Kimdir bu Stoacılar?

Mutlu olmak için gerçekten Stoacılara ihtiyacımız var mı?

Stoacıların görüşleri neden bu kadar çok konuşuluyor son zamanlarda?

Acaba dillerinin diğer filozoflar kadar ağır olmaması mı çekiyor bizi onlara?

Yoksa mutluluğa ulaşmak için aslında hepimizin gayet iyi bildiği yolları gösterdikleri için mi onları bu kadar konuşuyoruz?

Derken derken sorular uzayıp gidiyor. Öncelikle bakalım bu Stoacılar kimlermiş?

Helenistik Çağ’da ortaya çıkmış, bu çağa ve bundan sonraki dönemlere damgasını vurmuş Stoa Okulu’nun kurucusu Kıbrıslı Zenon’dur. MÖ300’lerde yaşayan ve ticaretle uğraşan Zenon rivayete göre işi için gemiyle yaptığı bir yolculukta kaza geçirmiş, geminin batması sonucunda Atina’ya gelmiştir. Burada uğradığı bir kitapçıda Sokrates hakkında yazılan yazılardan çok etkilenmiş ve kitapçıya Sokrates gibi insanları nerede bulacağını sormuştur. Kitapçı da o sırada yoldan geçmekte olan Kinik Okulu’na mensup Krates’i gösterip, onu takip etmesini söylemiştir. Bir süre Kiniklerden ders alan Zenon, Kiniklerin uygarlığı tamamen reddeden görüşlerinden etkilenmekle birlikte bu görüşe tam olarak katılmamıştır. Böylece kendi derslerini vermeye başlayan Kıbrıslı, Stoa Okulu’nun kurucusu olmuştur. Stoa Okulu’na adını veren şey Zenon’un ders verdiği mekandır. Zenon derslerini üstü kapalı ve sütunlu halka açık sanat ve ticaret merkezi diyebileceğimiz ‘’Stoa Poikile’’ adlı mekanda vermiştir. Böylece Stoa Okulu kurulmuş ve biz 21. yüzyıl insanlarının dahi mutluluk arayışına cevap vermek için yola koyulmuştur.

Stoa Okulu’nu üç dönemde incelemek mümkündür. Burada kısaca bundan da bahsedip siz değerli okuyucularımızı daha fazla sabırsızlandırmadan mutluluğa giden yolda Stoacılar ile yürüyüşümüze başlayacağım.

Ne demiştik? Evet üç dönem: Zenon, Kleanthes ve Khrysippos üçlüsünün dönemine Eski Stoa,Panaitios ve Poseidonios‘un dönemine Orta Stoa, Roma egemenliği çağında kurulan ve Cicero, Seneca, Epiktetos ve Marcus Aurelius gibi filozofların öncülük ettikleri döneme de Yeni Stoa ya da Roma Stoası adı verilmiştir. Dönem ilerledikçe düşüncelerde bazı değişiklikler olsa da, Zenon’un görüşlerine her dönem bağlı kalınmıştır.

◆ Çalışma malzemesi
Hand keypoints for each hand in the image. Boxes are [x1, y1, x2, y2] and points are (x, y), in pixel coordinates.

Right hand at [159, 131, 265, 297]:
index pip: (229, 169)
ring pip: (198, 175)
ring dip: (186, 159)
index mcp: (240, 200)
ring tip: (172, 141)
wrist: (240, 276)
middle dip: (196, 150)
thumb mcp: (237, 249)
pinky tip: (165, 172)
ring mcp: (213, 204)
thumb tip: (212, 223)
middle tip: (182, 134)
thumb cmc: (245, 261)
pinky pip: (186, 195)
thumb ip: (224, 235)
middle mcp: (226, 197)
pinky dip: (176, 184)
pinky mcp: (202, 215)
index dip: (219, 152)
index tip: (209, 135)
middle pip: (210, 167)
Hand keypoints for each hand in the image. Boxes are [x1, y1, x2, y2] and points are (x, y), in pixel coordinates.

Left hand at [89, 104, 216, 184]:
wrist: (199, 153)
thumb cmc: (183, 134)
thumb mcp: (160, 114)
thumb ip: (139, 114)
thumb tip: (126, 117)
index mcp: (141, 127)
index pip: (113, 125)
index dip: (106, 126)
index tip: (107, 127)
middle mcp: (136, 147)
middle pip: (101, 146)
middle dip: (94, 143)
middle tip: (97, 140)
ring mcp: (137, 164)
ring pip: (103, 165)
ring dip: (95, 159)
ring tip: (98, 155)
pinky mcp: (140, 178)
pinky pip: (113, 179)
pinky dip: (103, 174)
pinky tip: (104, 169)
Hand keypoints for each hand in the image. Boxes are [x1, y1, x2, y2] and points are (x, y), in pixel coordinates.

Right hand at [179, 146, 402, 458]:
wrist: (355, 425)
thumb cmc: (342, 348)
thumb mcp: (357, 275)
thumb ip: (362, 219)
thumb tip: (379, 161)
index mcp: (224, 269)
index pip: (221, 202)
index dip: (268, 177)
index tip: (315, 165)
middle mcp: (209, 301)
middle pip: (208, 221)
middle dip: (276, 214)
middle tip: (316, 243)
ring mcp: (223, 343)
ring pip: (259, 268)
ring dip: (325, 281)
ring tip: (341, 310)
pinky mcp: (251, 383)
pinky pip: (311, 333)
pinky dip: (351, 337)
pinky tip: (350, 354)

◆ Görevin amacı
Stoacılarla ilgili metnin "Stoa Okulu’nu üç" sözleriyle başlayıp "ile yürüyüşümüze başlayacağım." sözleriyle biten bölümünü yeniden yazın ve "okuyucularımızı" yerine "okurlarımızı" koyun.

◆ Alıştırmanın çözümü
Stoa Okulu’nu üç dönemde incelemek mümkündür. Burada kısaca bundan da bahsedip siz değerli okurlarımızı daha fazla sabırsızlandırmadan mutluluğa giden yolda Stoacılar ile yürüyüşümüze başlayacağım.